The current state of agent skills has the energy of early npm — lots of packages, minimal quality control, and no real dependency management. A few gaps are worth noting:

No verification. When you install an npm package, you can at least read the source code and check for known vulnerabilities. When you install an agent skill, you're loading a prompt that will be fed to a model that can execute code on your machine. The attack surface is significant. A malicious skill could instruct the agent to exfiltrate code, install backdoors, or modify files in ways that aren't immediately visible. None of the current ecosystems have code signing, review processes, or automated security scanning for skills.

No composability standard. Skills can't reference other skills in a standardised way. There's no equivalent of package.json dependencies. If your QA skill assumes a specific project structure that your architecture skill sets up, that relationship exists only in your head.
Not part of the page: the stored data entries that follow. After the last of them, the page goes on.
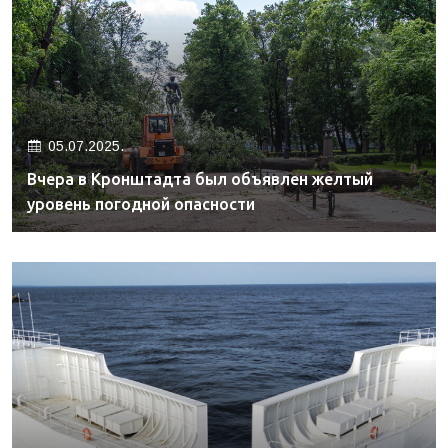
05.07.2025.
Вчера в Кронштадта был объявлен желтый
уровень погодной опасности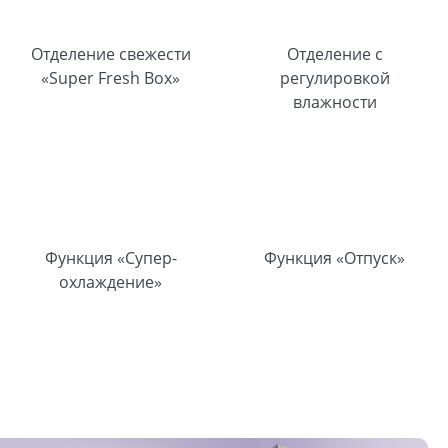
Отделение свежести
Отделение с
«Super Fresh Box»
регулировкой
влажности
Функция «Супер-
Функция «Отпуск»
охлаждение»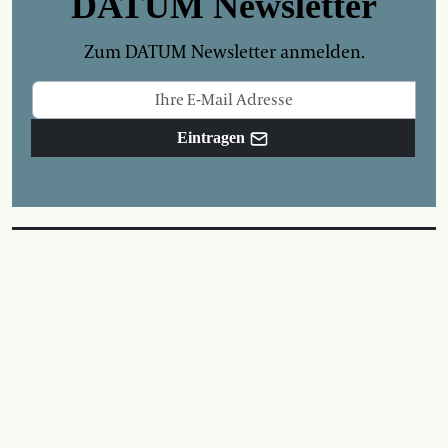
DATUM Newsletter
Zum DATUM Newsletter anmelden.
Eintragen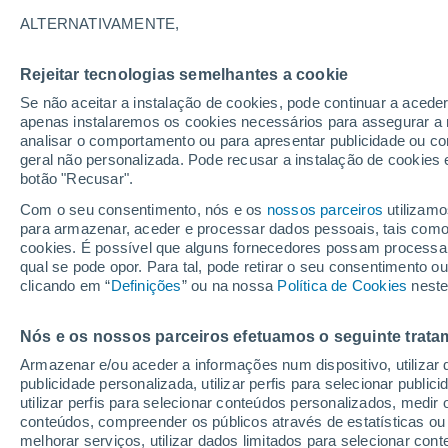
21°
ALTERNATIVAMENTE,
Rejeitar tecnologias semelhantes a cookie
Lua mingu
Se não aceitar a instalação de cookies, pode continuar a acede
Iluminada
Sensação de 21°
apenas instalaremos os cookies necessários para assegurar a 
analisar o comportamento ou para apresentar publicidade ou co
geral não personalizada. Pode recusar a instalação de cookies 
botão "Recusar".
Última hora
Aviso amarelo de tempo quente neste distrito:
Com o seu consentimento, nós e os
nossos parceiros
utilizamo
39 ºC e noites tropicais; saiba até quando
para armazenar, aceder e processar dados pessoais, tais como a
cookies. É possível que alguns fornecedores possam processa
O Tempo 1 - 7 Dias
Atualidade
Mapas de chuva
R
qual se pode opor. Para tal, pode retirar o seu consentimento 
clicando em “
Definições
” ou na nossa
Política de Cookies
neste
Nós e os nossos parceiros efetuamos o seguinte trata
Amanhã
Sábado
D
Hoje
Armazenar e/ou aceder a informações num dispositivo, utilizar da
7 Ago.
8 Ago.
6 Ago.
publicidade personalizada, utilizar perfis para selecionar public
utilizar perfis para selecionar conteúdos personalizados, med
conteúdos, compreender os públicos através de estatísticas ou
melhorar serviços, utilizar dados limitados para selecionar cont
90%
90%
90%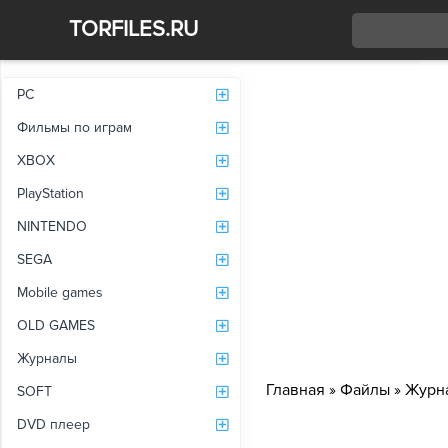
TORFILES.RU
Со
PC
Фильмы по играм
XBOX
PlayStation
NINTENDO
SEGA
Mobile games
OLD GAMES
Журналы
Главная
»
Файлы
»
Журн
SOFT
DVD плеер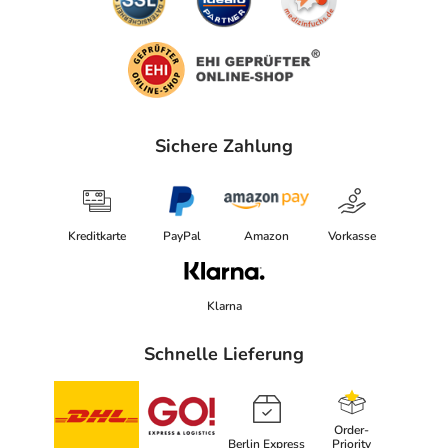
Sichere Zahlung
Kreditkarte
PayPal
Amazon
Vorkasse
Klarna
Schnelle Lieferung
Order-
Berlin Express
Priority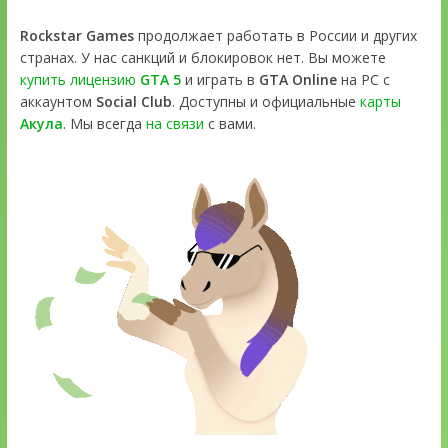
Rockstar Games
продолжает работать в России и других
странах. У нас санкций и блокировок нет. Вы можете
купить лицензию
GTA 5
и играть в
GTA Online
на PC с
аккаунтом
Social Club
. Доступны и официальные
карты
Акула
. Мы всегда
на связи
с вами.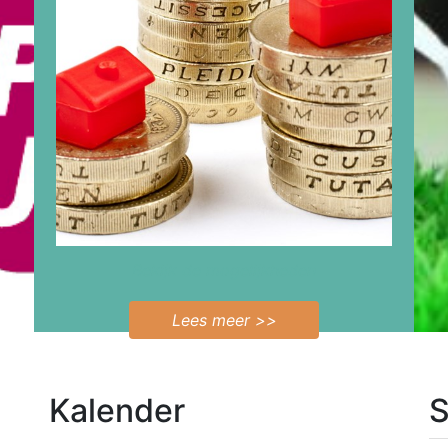
Bekijk de mogelijkheden
Lees meer >>
Kalender
S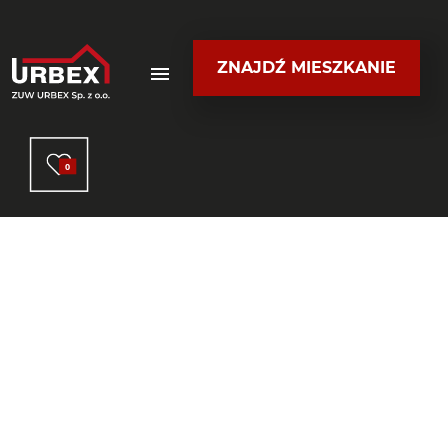
ZNAJDŹ MIESZKANIE
0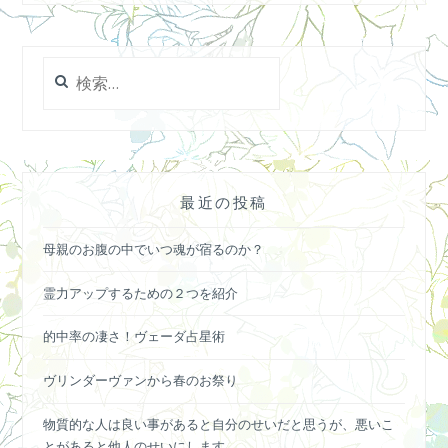
検
索:
最近の投稿
母親のお腹の中でいつ魂が宿るのか？
霊力アップするための２つを紹介
的中率の凄さ！ヴェーダ占星術
ヴリンダーヴァンから春のお祭り
物質的な人は良い事があると自分のせいだと思うが、悪いこ
とがあると他人のせいにします。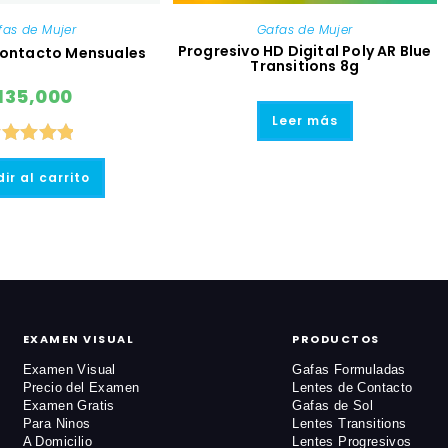
fas de Mujer
Gafas de Mujer
Progresivo HD Digital Poly AR Blue
Contacto Mensuales
Transitions 8g
135,000
Leer más
Valorado
ir al carrito
on
5.00
de
5
EXAMEN VISUAL
PRODUCTOS
Examen Visual
Gafas Formuladas
Precio del Examen
Lentes de Contacto
Examen Gratis
Gafas de Sol
Para Ninos
Lentes Transitions
A Domicilio
Lentes Progresivos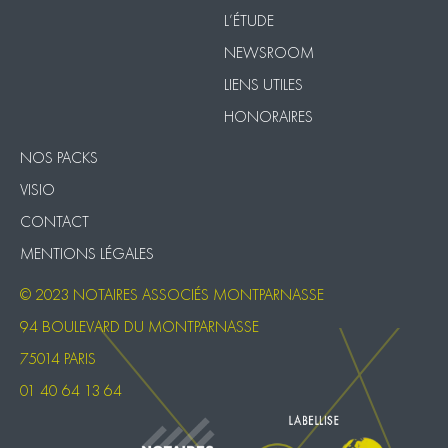
L’ÉTUDE
NEWSROOM
LIENS UTILES
HONORAIRES
NOS PACKS
VISIO
CONTACT
MENTIONS LÉGALES
© 2023 NOTAIRES ASSOCIÉS MONTPARNASSE
94 BOULEVARD DU MONTPARNASSE
75014 PARIS
01 40 64 13 64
No versioning. Most skills are distributed as files in a Git repository. There's no semantic versioning, no lock files, no way to pin a specific version of a skill across a team. When the skill author updates their prompt, your workflow changes without warning.

No metrics. Nobody is measuring whether skills actually improve outcomes. Garry Tan shares his commit statistics, but there's no standardised way to evaluate whether a code review skill catches more bugs, whether a QA skill reduces regressions, or whether a planning skill leads to better architecture. The ecosystem is growing on vibes, not evidence.

The Platform Bet

For developers and engineering teams, the practical question is whether to invest in building skills for a specific platform. The answer probably depends on your planning horizon.

In the short term, agent skills clearly work. People are getting measurable value from structured roles, automated review processes, and autonomous iteration loops. If you're already using Claude Code or Codex, building skills for your specific workflows is a worthwhile investment. The files are small, the iteration cycle is fast, and the worst case is that you've documented your engineering processes as structured prompts — which has value even if the platform changes.

In the medium term, the fragmentation is a real cost. Any skill you write today is locked to a single platform. If you're a team that might switch between AI coding tools — which is everyone, given how fast the landscape is moving — you're accumulating platform-specific technical debt with every skill you create.

The resolution will probably look familiar: either one platform wins decisively and its format becomes the standard, or a cross-platform skill format emerges that all platforms can consume. Anthropic's Model Context Protocol (MCP) is one candidate for part of this — it already standardises tool discovery and invocation across platforms. But MCP handles "what tools exist" rather than "how to use them well," and the latter is what skills encode.

What Comes Next

The agent skill ecosystem is moving too fast for confident predictions, but a few trends seem likely:

Skill marketplaces will emerge, probably sooner than most people expect. The pattern of curated "awesome" lists on GitHub is a precursor — it's the same function as an app store, just less sophisticated. Stripe's Machine Payments Protocol, which we wrote about yesterday, could eventually enable paid skills with per-use pricing.

Skill quality will become a differentiator. Right now the ecosystem rewards novelty. That will shift toward reliability as teams depend on skills for production workflows. The skill authors who invest in testing, documentation, and backward compatibility will build the packages that teams actually trust.

And the platform that makes skills easiest to create, share, discover, and compose will attract the most developers — the same dynamic that made npm, Docker Hub, and the VS Code Marketplace dominant in their respective ecosystems. The agent skill war is a platform war, and it's just getting started.